Diary of a Mad County

MONDAY, Aug. 19 The Jew-hatin', Alta California reclamation-promotin' La Voz de Aztlan—which bills itself as a “totally independent news service”—announces that its website ranks among the top on the Internet, beating out most other Latino, Chicano, Hispanic and Mexican-American sites in popularity. Which either means there must be a lot more anti-Semitic reconquista knuckle-draggers who know how to use a computer than we thought, or that those who actually foster a fear of a brown planet—your Glenn Spencers, your Barbara Coes, your Harald Martins—regularly visit Whittier-based La Voz de Aztlan's site. Or both. The World Wide Web-ranking service Alexa.Com used the number of hits and links to www.aztlan.net as its basis for charting La Voz near the top. “The ranking . . . shows that La Voz de Aztlan website is more popular than many of the well-funded national Hispanic organizations' websites such as those of NCLR and MALDEF,” boasts publisher Hector Carreon, referencing the National Council of La Raza, which is the nation's largest Hispanic civil rights group, and the Mexican American Legal Defense and Educational Fund. “Also, we are particularly proud that we outranked in popularity the across-town website of the Jewish Journal of Greater Los Angeles.” La Voz certainly has a bug up its culo when it comes to our Hebrew brethren.
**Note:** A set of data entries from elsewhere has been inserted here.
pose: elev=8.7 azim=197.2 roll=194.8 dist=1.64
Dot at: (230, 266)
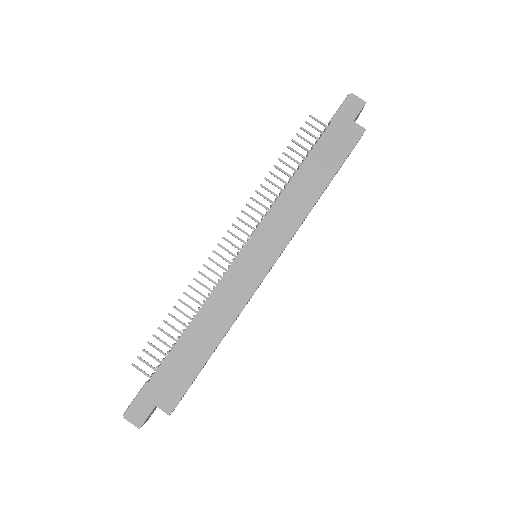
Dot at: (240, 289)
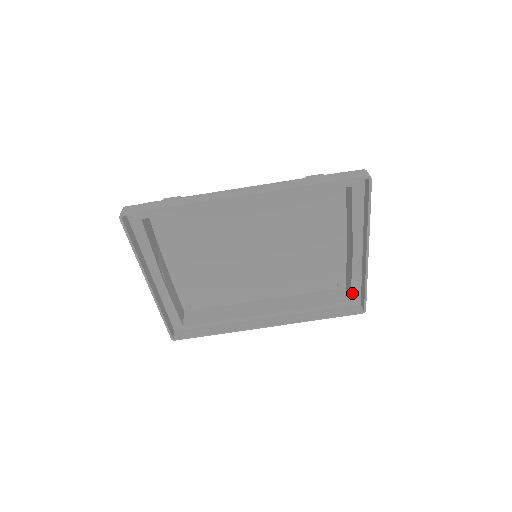
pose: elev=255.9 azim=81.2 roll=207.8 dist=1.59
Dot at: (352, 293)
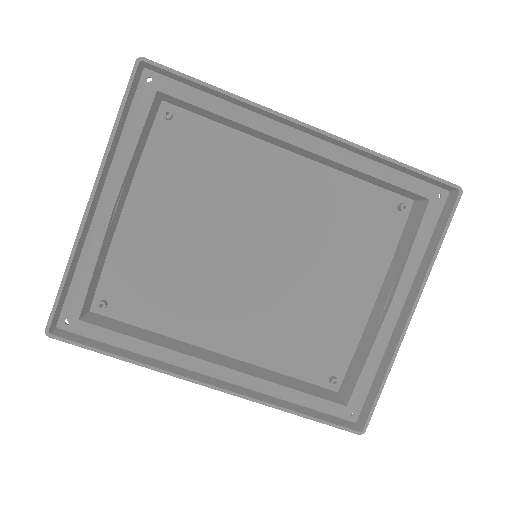
Dot at: (356, 389)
A recent posting characterizes Jewish groups that ensure products are kosher as engaging in a “Kosher Nostra Scam” that is squeezing millions in “protection” money out of corporate America. La Voz blames zionists for recent U.S. intelligence failures and for a California appeals court's ruling to omit “under God” from the Pledge of Allegiance. Closer to home, La Voz smears prominent Orange County Latinos who criticize La Voz's rabid anti-Semitism (see Gustavo Arellano's “La Voz de Pendejos,” July 12). We just clicked on this most popular of websites and downloaded an article that accuses the Walt Disney Co. of insensitivity toward Mexicans. They illustrate the piece with Mickey Mouse wearing a yarmulke and holding a Star of David. To build its case against “super Jewish mogul Michael Eisner,” La Voz lifts nearly word-for-word from an article published by the Holocaust-denying, Newport Beach-based Institute for Historical Review (A Clockwork Orange, June 28). You know what they say: one no-good hate group deserves another.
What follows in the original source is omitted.